Synthetic producer panels and loss attribution • FCIP Calibrated and Synthetic Data Catalogue

Introduction

Two questions recur across FCIP research programs: which peril caused an indemnity, and where within a county is the insured exposure located. Neither is answered directly by public records. Indemnities are reported at the insured-unit level while causes of loss are reported for pools of units; and location is reported no finer than the county, although index-insurance analysis requires placement on RMA’s rainfall-index (RI) grids (Tsiboe, Tack, & Yu, 2023). This article documents the collection that resolves both: a record-linkage procedure attributing unit-level indemnities to perils, and synthetic pseudo-producer panels locatable on RI grids under two alternative treatments of placement uncertainty.
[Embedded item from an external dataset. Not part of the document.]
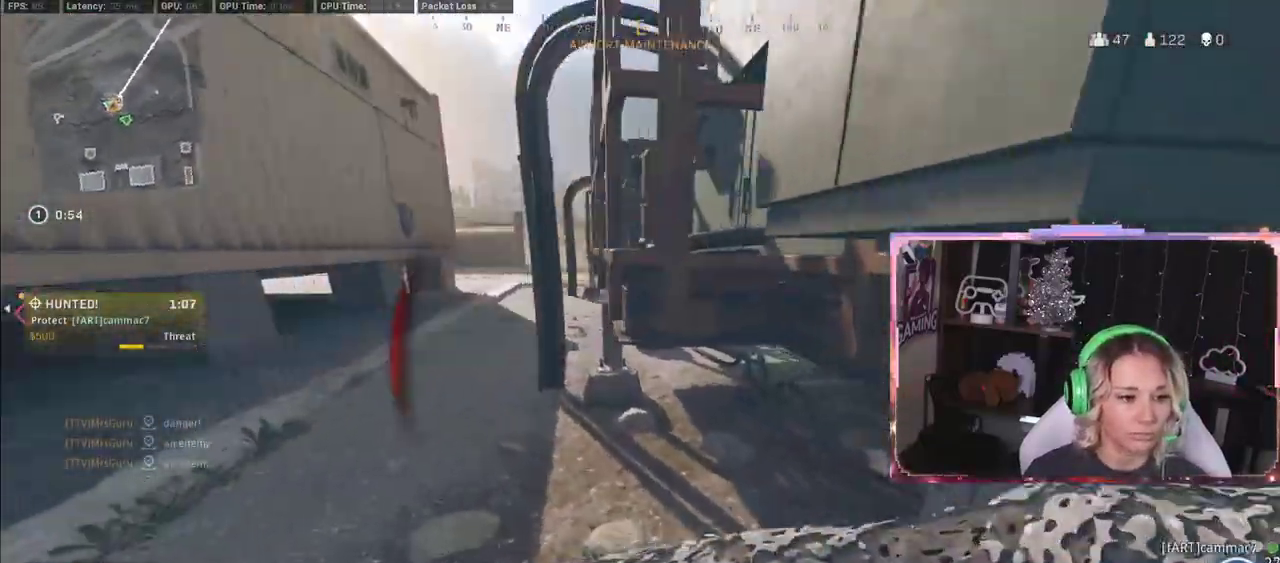
{"buttons": [], "left_stick": "up", "right_stick": "up-right", "events": [[233, "Y", "up"], [233, "right_stick", "center"], [267, "L3", "up"], [483, "right_stick", "up-right"]]}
The assets are project-agnostic inputs for peril-specific product design, index insurance, loss attribution, and producer-level policy simulation.

Loss attribution as constrained record linkage

Let u index insured units within a pool j (the identifier fields common to the experience and cause-of-loss files), and let c index cause-of-loss records with indemnities I_{jc}. The linkage assigns records to units by a cascade of increasingly coarse identification, each step logically implied by pool accounting rather than assumed:

Exact financial identification. A unit and a record match one-to-one on rounded liability, premium, subsidy, and indemnity; ties on either side are excluded so no record can be assigned twice.
Sole claimant. If a pool contains exactly one indemnified unit, all of the pool’s records belong to it by adding-up.
Sole peril. If a pool contains exactly one record, that record explains every claimant in the pool.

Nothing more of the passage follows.